Erst knackten die Hacker die US-Sicherheitsfirma Stratfor. Jetzt landeten die Daten im Internet. Und schon droht der nächste Angriff.
Washington. Nach ihrem Cyberangriff auf renommierte US-Sicherheitsberater hat die Hackerorganisation „Anonymus“ nach eigenen Angaben gewaltige Mengen Kundendaten ins Netz gestellt. Die lose organisierte Gruppe veröffentlichte in der Nacht zum Sonnabend Links, die zu 75.000 Namen, Adressen, Kreditkartennummern und Passwörtern von Kunden des Unternehmens Stratfor führen sollen. In der Mitteilung kündigt die Gruppe weitere Cyberattacken für die Silvesternacht an.
Zudem seien 860 000 Benutzernamen und E-Mail-Adressen von allen Personen aufgelistet, die sich je auf der Firmenseite registrieren ließen. 50 000 dieser Adressen endeten auf „.mil“ oder „.gov“ - Endungen, die in den USA von Militärpersonal und Regierungsbeamten verwendet werden. Mehrere Stunden nach der Erklärung waren die Inhalte, die sich unter den Links finden sollten, bereits gelöscht.
„Wir rufen alle verbündeten Schlachtschiffe, alle Armeen der Dunkelheit auf, diese Passwort-Listen und Kreditkarteninformationen zu nutzen und zu missbrauchen“, heißt es in der Mitteilung. Ziel sei „unheiliges Chaos über die Systeme und persönlichen E-Mail-Konten dieser reichen und mächtigen Unterdrücker zu bringen“.
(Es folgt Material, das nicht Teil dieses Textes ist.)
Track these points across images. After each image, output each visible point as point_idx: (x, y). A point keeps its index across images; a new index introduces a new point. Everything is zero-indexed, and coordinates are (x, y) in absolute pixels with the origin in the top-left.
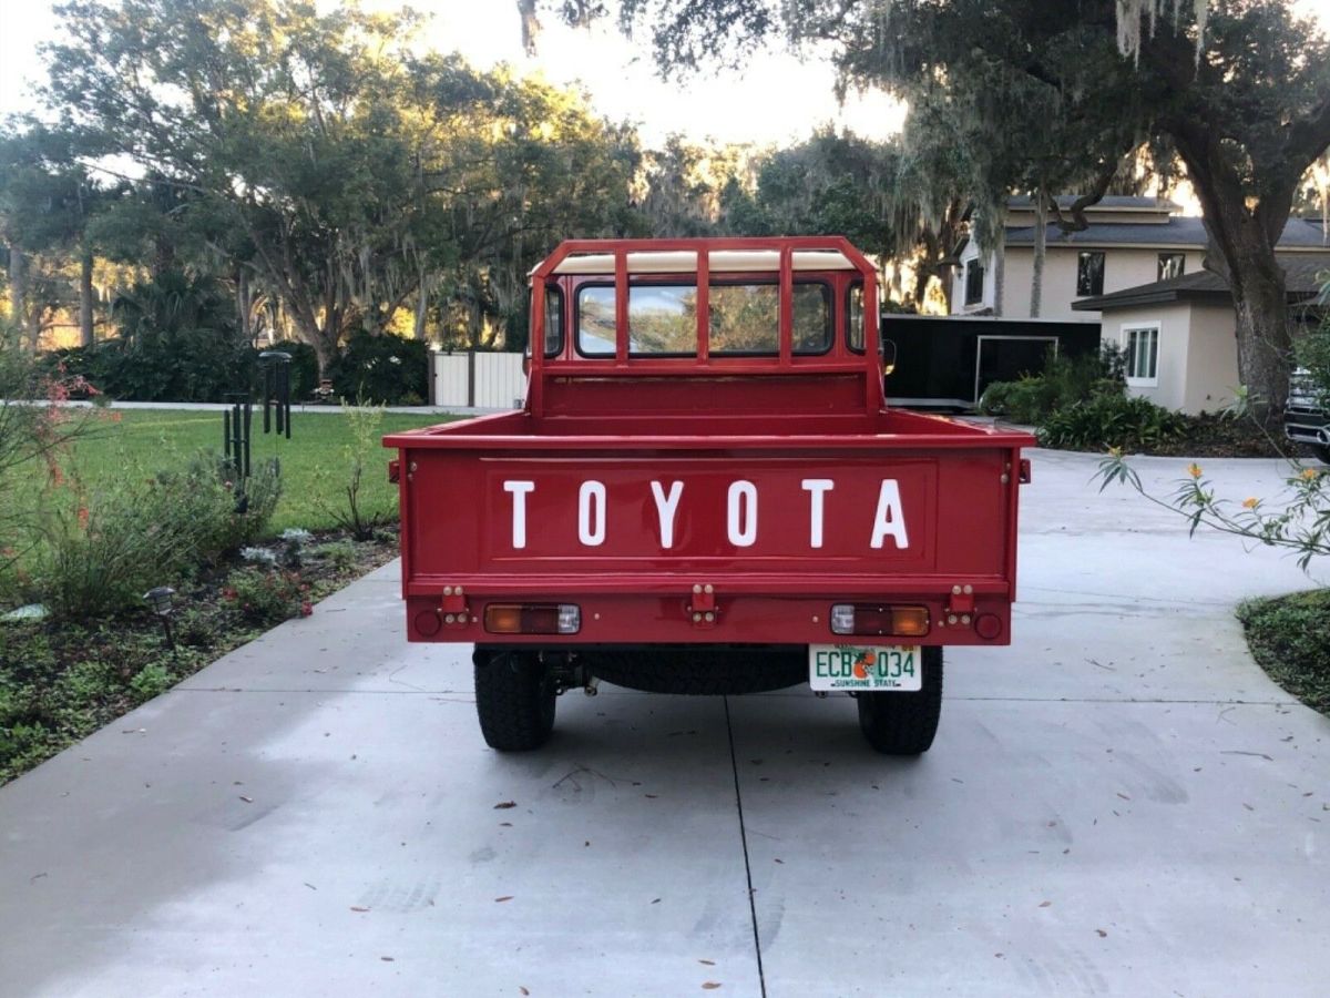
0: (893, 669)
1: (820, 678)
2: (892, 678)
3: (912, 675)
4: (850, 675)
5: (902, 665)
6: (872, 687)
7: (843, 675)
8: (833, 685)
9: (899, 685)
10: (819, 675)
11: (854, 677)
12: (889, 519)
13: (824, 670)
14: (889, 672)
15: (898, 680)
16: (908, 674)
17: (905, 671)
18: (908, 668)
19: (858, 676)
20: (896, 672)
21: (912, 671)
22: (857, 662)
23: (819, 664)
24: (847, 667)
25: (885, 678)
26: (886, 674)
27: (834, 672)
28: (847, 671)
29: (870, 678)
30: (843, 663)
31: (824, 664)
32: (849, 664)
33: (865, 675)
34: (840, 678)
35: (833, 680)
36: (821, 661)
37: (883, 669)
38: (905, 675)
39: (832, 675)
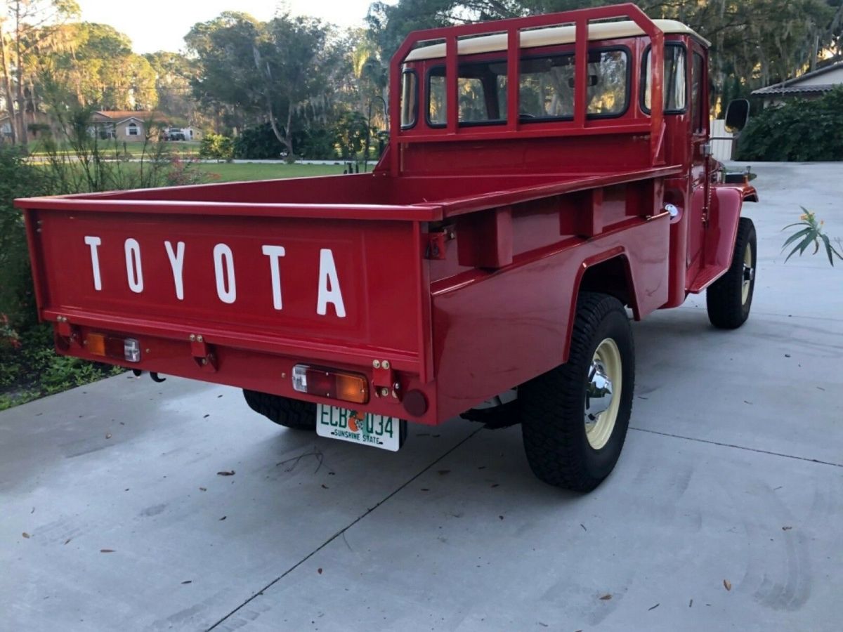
0: (377, 428)
1: (323, 425)
2: (377, 436)
3: (391, 436)
4: (344, 427)
5: (384, 424)
6: (361, 441)
7: (341, 426)
8: (333, 433)
9: (381, 443)
10: (322, 422)
11: (348, 429)
12: (329, 288)
13: (326, 418)
14: (374, 431)
15: (381, 439)
16: (389, 434)
17: (386, 431)
18: (389, 429)
19: (352, 429)
20: (379, 431)
21: (391, 432)
22: (351, 416)
23: (323, 413)
24: (343, 419)
25: (371, 435)
26: (372, 432)
27: (334, 422)
28: (343, 424)
29: (360, 432)
30: (341, 415)
31: (327, 413)
32: (345, 416)
33: (356, 429)
34: (338, 428)
35: (333, 429)
36: (325, 411)
37: (370, 426)
38: (386, 435)
39: (332, 425)
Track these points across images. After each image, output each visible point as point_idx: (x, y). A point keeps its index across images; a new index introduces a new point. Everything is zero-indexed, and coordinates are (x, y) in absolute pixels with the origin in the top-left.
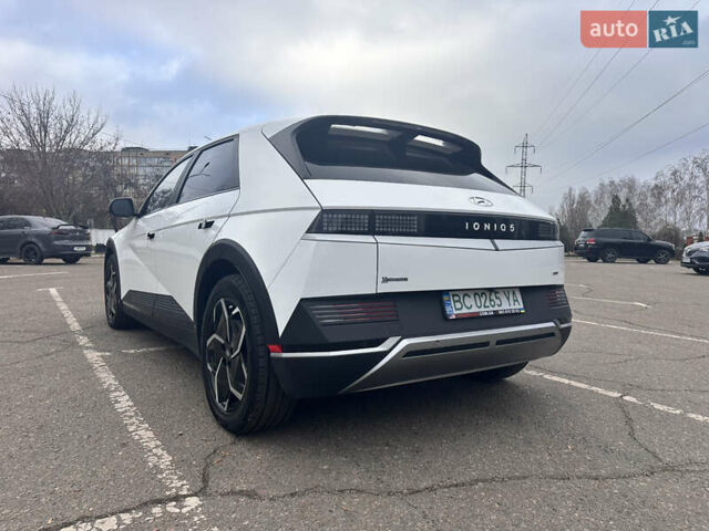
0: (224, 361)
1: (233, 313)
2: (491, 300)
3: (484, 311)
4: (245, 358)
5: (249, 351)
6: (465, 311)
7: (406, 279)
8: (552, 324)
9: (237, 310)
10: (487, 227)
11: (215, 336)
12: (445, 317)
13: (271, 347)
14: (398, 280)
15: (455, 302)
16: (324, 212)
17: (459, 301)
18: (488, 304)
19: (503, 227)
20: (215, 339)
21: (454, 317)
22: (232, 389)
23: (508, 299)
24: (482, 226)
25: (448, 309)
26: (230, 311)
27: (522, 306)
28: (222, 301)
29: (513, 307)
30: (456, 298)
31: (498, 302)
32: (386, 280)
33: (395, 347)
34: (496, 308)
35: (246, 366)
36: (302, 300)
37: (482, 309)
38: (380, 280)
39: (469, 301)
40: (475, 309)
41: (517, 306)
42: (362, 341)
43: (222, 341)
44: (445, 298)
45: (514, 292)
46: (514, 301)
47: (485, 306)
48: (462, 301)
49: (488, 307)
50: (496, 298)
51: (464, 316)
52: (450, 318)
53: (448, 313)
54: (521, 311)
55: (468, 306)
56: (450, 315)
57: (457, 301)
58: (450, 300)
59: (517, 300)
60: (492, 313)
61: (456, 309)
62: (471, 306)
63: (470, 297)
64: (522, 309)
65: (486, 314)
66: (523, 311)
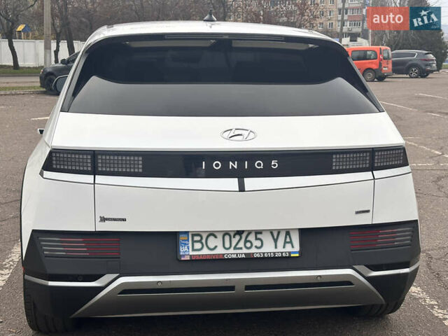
2: (246, 241)
3: (232, 254)
6: (205, 252)
7: (124, 220)
8: (347, 271)
12: (176, 256)
14: (115, 220)
15: (194, 242)
16: (53, 150)
17: (200, 241)
18: (241, 244)
19: (259, 165)
21: (188, 258)
23: (276, 241)
25: (183, 250)
27: (297, 248)
29: (280, 249)
30: (197, 238)
31: (258, 243)
33: (111, 283)
34: (253, 250)
36: (33, 231)
37: (232, 251)
38: (98, 219)
39: (212, 242)
40: (220, 251)
41: (289, 248)
44: (182, 237)
45: (288, 233)
46: (286, 242)
47: (235, 248)
48: (204, 241)
49: (241, 248)
50: (257, 239)
51: (201, 258)
52: (183, 259)
53: (181, 254)
54: (292, 255)
55: (212, 247)
56: (184, 256)
57: (197, 241)
58: (188, 240)
59: (291, 242)
60: (244, 256)
61: (193, 250)
62: (216, 247)
63: (216, 237)
64: (295, 252)
65: (234, 256)
66: (297, 255)
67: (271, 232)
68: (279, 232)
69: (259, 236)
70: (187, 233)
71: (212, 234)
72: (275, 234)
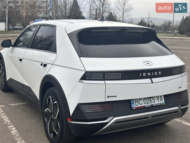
0: (51, 119)
1: (55, 103)
2: (150, 101)
3: (147, 105)
4: (59, 120)
5: (60, 118)
6: (139, 106)
7: (116, 96)
8: (177, 108)
9: (56, 102)
10: (149, 74)
11: (48, 109)
12: (131, 108)
13: (68, 119)
14: (113, 97)
15: (135, 102)
16: (86, 72)
17: (137, 102)
18: (149, 102)
19: (156, 73)
20: (47, 110)
21: (135, 108)
22: (54, 130)
23: (158, 99)
24: (147, 74)
25: (132, 105)
26: (53, 102)
27: (164, 102)
28: (50, 96)
29: (160, 102)
30: (136, 101)
31: (153, 101)
32: (108, 97)
33: (112, 121)
34: (153, 104)
35: (59, 123)
36: (78, 104)
37: (147, 104)
38: (106, 97)
39: (141, 102)
40: (143, 105)
41: (162, 102)
42: (99, 119)
43: (51, 112)
44: (132, 101)
45: (161, 96)
46: (161, 100)
47: (148, 103)
48: (138, 102)
49: (149, 103)
50: (153, 99)
51: (139, 108)
52: (133, 109)
53: (132, 107)
54: (163, 104)
55: (141, 104)
56: (133, 108)
57: (136, 102)
58: (133, 102)
59: (162, 100)
60: (150, 106)
61: (136, 105)
62: (142, 103)
63: (141, 100)
64: (163, 103)
65: (148, 106)
66: (164, 104)
67: (156, 97)
68: (158, 96)
69: (153, 98)
70: (133, 99)
71: (140, 99)
72: (157, 97)
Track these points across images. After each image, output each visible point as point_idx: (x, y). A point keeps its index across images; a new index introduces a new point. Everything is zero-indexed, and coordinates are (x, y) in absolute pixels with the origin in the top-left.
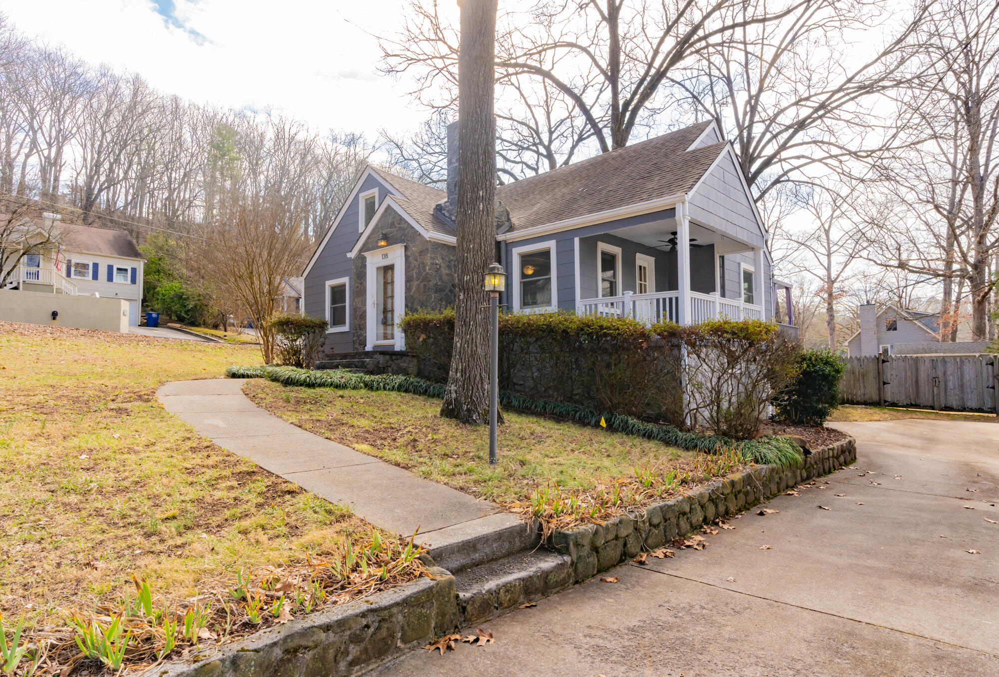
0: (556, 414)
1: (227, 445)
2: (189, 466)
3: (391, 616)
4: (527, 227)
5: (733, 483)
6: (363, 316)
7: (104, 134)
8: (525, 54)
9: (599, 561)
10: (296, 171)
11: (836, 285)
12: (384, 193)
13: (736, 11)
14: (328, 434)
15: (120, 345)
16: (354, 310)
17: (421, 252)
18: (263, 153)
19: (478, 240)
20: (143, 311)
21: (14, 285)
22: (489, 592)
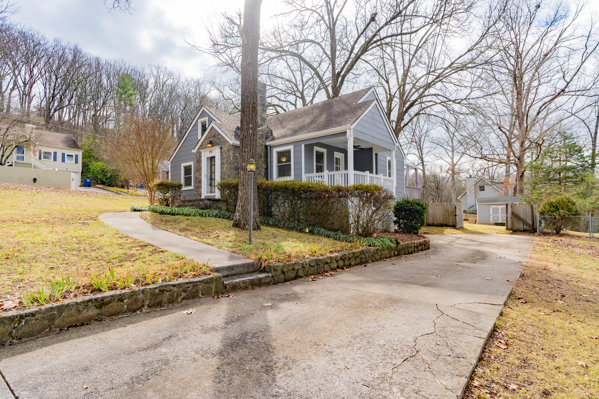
0: (289, 228)
1: (135, 236)
2: (119, 243)
3: (197, 285)
4: (280, 139)
5: (353, 253)
6: (200, 181)
7: (57, 79)
8: (288, 45)
9: (284, 277)
10: (166, 101)
11: (456, 167)
12: (211, 120)
13: (398, 26)
14: (180, 233)
15: (73, 196)
16: (196, 178)
17: (228, 150)
18: (148, 91)
19: (249, 147)
20: (82, 178)
21: (10, 163)
22: (236, 282)
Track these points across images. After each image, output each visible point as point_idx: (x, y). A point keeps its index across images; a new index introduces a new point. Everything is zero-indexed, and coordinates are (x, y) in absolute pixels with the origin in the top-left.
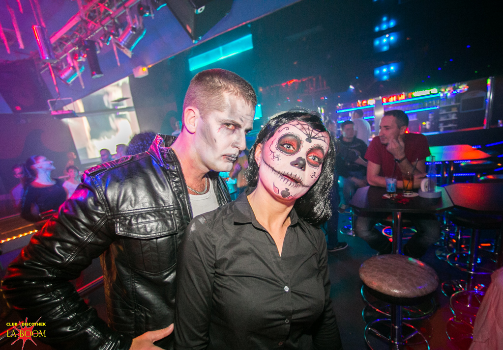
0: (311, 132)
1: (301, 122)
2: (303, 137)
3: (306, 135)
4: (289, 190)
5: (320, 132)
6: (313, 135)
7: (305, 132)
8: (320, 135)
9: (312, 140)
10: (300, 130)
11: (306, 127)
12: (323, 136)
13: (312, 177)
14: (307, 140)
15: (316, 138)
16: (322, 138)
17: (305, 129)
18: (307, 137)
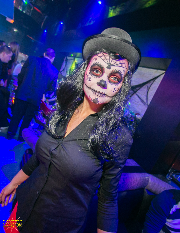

Die Gruppe bezieht sich auch ausdrücklich auf den mutmaßlichen Wikileaks-Informanten Bradley Manning, der in Haft sitzt und dem die Militärjustiz den Prozess machen will. „Wollt ihr ihn noch immer lebenslang einsperren? Denkt ihr noch immer, wir machen nur Spaß? Das ist in Ordnung. Es sind genug Worte gefallen.“
Auf seiner Facebook-Seite bedauerte Stratfor in der Nacht zum Sonnabend, dass der Diebstahl möglich war. Das Unternehmen bestätigte darin, dass unter den Informationen Kreditkartenangaben von zahlenden Kunden und die E-Mail-Adressen von Personen sind, die Gratisinformationen erhielten. „Wir möchten unseren Kunden und Freunden versichern, dass es sich dabei nicht um eine neue Cyberattacke handelt, sondern um Informationen, die bei einem früheren Eindringen in das System gestohlen worden waren.“
Die Hackergruppe kündigte derweil an, schon in der Silvesternacht erneut zuzuschlagen. „Von Küste zu Küste“ werde man eine Reihe amerikanischer Sicherheits- und Justizbehörden ins Visier nehmen. Es werde „Proteste des Lärms“ vor Gefängnissen überall auf der Welt geben, „um Solidarität mit all jenen zu zeigen, die eingesperrt sind“.
Nach der Attacke gegen Stratfor – die Wortschöpfung steht für Strategic Forecasting (Strategische Vorhersagen) – berichteten Kunden über Überweisungen in ihrem Namen an wohltätige Organisationen. Zunächst hatte es Zweifel gegeben, ob tatsächlich Anonymus hinter der Attacke steckte oder Splittergruppen oder Trittbrettfahrer.
Die Anonymous-Bewegung setzt sich für den freien Datenfluss, Redefreiheit und gegen Zensur ein. Unter dem Decknamen starteten Aktivisten schon zahlreiche Angriffe auf Banken, Kreditaktenfirmen, oder auch auf staatliche Einrichtungen. Die Hacker-Vereinigung ist aber nur locker organisiert; im Prinzip kann jeder sich für sie ausgeben, ohne dass das Gegenteil bewiesen werden kann.